# What you are asked to do
Copy the rows below word for word, from the first line through the line containing "picture [149, 167, 1350, 959]", with both included.

# Given records
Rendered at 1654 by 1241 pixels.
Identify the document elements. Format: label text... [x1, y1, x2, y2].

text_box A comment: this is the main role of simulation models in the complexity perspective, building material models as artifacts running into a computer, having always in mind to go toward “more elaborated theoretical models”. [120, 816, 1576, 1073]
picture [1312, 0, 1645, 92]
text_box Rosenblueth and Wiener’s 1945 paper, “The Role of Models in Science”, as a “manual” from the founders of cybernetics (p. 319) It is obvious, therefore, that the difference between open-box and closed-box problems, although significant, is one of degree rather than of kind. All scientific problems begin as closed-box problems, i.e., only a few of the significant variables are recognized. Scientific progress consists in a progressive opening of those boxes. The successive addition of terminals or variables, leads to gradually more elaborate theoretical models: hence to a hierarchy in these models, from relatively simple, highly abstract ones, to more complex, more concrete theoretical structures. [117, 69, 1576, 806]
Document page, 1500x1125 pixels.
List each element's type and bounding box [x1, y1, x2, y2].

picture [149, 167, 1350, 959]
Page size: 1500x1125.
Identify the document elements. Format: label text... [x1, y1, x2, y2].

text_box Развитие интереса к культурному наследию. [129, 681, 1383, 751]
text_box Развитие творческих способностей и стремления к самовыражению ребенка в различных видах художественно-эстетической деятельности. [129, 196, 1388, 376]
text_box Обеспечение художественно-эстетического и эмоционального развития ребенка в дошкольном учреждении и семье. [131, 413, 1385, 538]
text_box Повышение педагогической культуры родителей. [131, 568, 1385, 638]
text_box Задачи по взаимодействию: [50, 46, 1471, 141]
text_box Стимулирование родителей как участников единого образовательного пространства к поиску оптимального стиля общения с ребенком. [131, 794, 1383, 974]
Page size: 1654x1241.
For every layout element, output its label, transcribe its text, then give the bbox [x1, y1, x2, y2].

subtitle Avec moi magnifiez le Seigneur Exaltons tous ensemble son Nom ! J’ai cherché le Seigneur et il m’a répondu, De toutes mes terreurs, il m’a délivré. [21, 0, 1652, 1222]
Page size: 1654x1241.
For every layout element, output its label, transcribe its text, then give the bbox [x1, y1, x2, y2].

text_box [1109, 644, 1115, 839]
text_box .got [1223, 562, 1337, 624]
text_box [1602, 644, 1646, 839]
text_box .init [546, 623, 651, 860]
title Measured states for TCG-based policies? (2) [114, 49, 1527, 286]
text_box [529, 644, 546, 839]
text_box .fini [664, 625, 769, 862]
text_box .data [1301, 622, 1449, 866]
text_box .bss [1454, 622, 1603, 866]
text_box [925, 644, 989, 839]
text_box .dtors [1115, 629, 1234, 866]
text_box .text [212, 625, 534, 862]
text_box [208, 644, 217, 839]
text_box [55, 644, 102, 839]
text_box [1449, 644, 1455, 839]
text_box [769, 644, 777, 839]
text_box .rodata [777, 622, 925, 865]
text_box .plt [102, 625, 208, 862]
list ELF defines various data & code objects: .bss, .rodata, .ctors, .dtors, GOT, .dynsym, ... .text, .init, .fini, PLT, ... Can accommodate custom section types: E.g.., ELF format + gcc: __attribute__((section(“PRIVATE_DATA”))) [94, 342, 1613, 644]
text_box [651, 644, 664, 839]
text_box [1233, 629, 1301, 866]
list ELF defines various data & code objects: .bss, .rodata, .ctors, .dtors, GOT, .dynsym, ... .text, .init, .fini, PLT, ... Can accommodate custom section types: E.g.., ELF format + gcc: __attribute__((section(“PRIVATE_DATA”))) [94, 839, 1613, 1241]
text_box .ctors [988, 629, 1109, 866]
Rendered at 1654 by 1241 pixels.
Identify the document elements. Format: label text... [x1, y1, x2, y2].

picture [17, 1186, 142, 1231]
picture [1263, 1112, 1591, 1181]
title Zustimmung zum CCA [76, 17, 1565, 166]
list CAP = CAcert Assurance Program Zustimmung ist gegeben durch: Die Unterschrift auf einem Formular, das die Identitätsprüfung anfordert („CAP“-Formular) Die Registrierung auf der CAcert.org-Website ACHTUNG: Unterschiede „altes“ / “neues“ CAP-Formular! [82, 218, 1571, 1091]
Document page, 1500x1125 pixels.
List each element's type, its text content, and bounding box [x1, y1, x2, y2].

# Correct output
Rendered at 1654 by 1241 pixels.
Identify the document elements. Format: label text... [x1, y1, x2, y2].

text_box A comment: this is the main role of simulation models in the complexity perspective, building material models as artifacts running into a computer, having always in mind to go toward “more elaborated theoretical models”. [120, 816, 1576, 1073]
picture [1312, 0, 1645, 92]
text_box Rosenblueth and Wiener’s 1945 paper, “The Role of Models in Science”, as a “manual” from the founders of cybernetics (p. 319) It is obvious, therefore, that the difference between open-box and closed-box problems, although significant, is one of degree rather than of kind. All scientific problems begin as closed-box problems, i.e., only a few of the significant variables are recognized. Scientific progress consists in a progressive opening of those boxes. The successive addition of terminals or variables, leads to gradually more elaborate theoretical models: hence to a hierarchy in these models, from relatively simple, highly abstract ones, to more complex, more concrete theoretical structures. [117, 69, 1576, 806]
Document page, 1500x1125 pixels.
List each element's type and bounding box [x1, y1, x2, y2].

picture [149, 167, 1350, 959]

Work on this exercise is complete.